**TASK TO CARRY OUT**:
Return all of the data exactly, with nothing left out but the pictures.

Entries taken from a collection
*-*-*

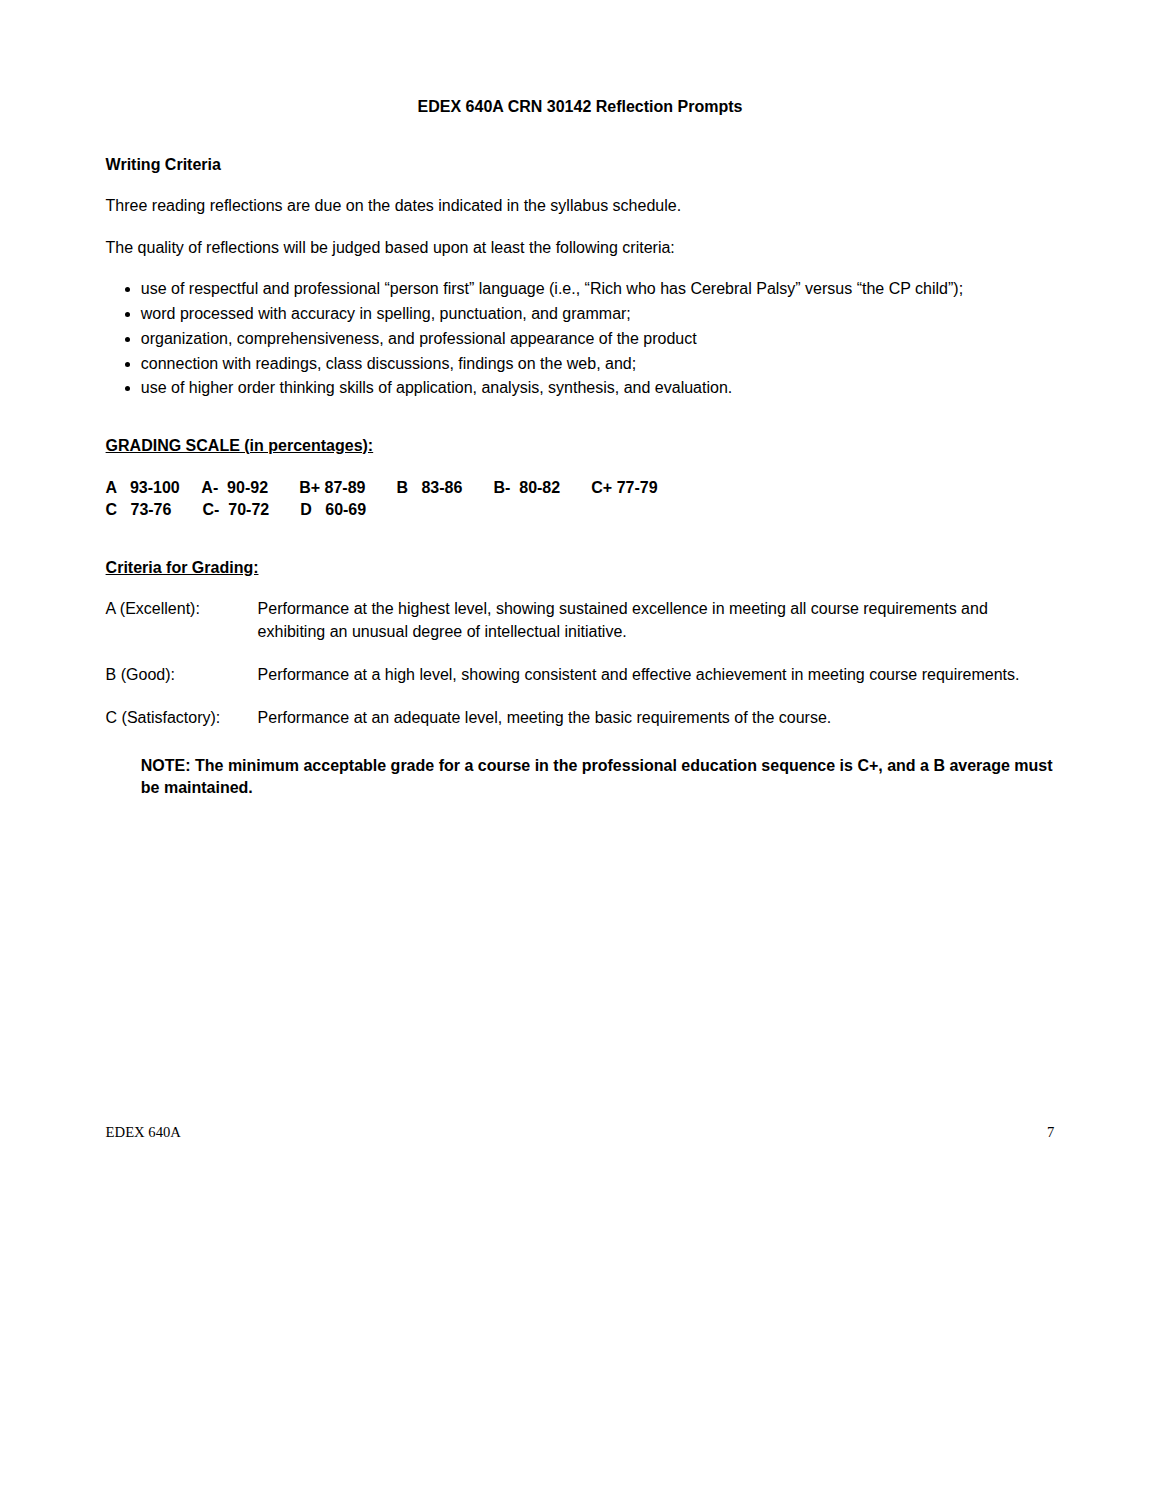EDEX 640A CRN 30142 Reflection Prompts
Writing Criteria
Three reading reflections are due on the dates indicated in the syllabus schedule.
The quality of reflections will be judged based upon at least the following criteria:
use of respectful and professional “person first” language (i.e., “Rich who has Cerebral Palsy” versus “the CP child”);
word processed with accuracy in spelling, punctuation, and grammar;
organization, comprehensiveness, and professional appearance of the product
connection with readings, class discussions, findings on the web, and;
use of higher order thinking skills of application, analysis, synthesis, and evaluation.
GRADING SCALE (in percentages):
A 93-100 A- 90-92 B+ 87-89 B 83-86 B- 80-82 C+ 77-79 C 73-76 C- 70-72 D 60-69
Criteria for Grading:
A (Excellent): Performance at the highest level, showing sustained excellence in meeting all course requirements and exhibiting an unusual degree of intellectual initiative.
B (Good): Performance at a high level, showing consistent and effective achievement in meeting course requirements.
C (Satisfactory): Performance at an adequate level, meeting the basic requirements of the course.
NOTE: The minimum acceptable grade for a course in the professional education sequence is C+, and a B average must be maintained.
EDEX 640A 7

*-*-*

**RESPONSE FOR THIS EXERCISE**:
EDEX 640A CRN 30142 Reflection Prompts
Writing Criteria
Three reading reflections are due on the dates indicated in the syllabus schedule.
The quality of reflections will be judged based upon at least the following criteria:
use of respectful and professional “person first” language (i.e., “Rich who has Cerebral Palsy” versus “the CP child”);
word processed with accuracy in spelling, punctuation, and grammar;
organization, comprehensiveness, and professional appearance of the product
connection with readings, class discussions, findings on the web, and;
use of higher order thinking skills of application, analysis, synthesis, and evaluation.
GRADING SCALE (in percentages):
A 93-100 A- 90-92 B+ 87-89 B 83-86 B- 80-82 C+ 77-79 C 73-76 C- 70-72 D 60-69
Criteria for Grading:
A (Excellent): Performance at the highest level, showing sustained excellence in meeting all course requirements and exhibiting an unusual degree of intellectual initiative.
B (Good): Performance at a high level, showing consistent and effective achievement in meeting course requirements.
C (Satisfactory): Performance at an adequate level, meeting the basic requirements of the course.
NOTE: The minimum acceptable grade for a course in the professional education sequence is C+, and a B average must be maintained.
EDEX 640A 7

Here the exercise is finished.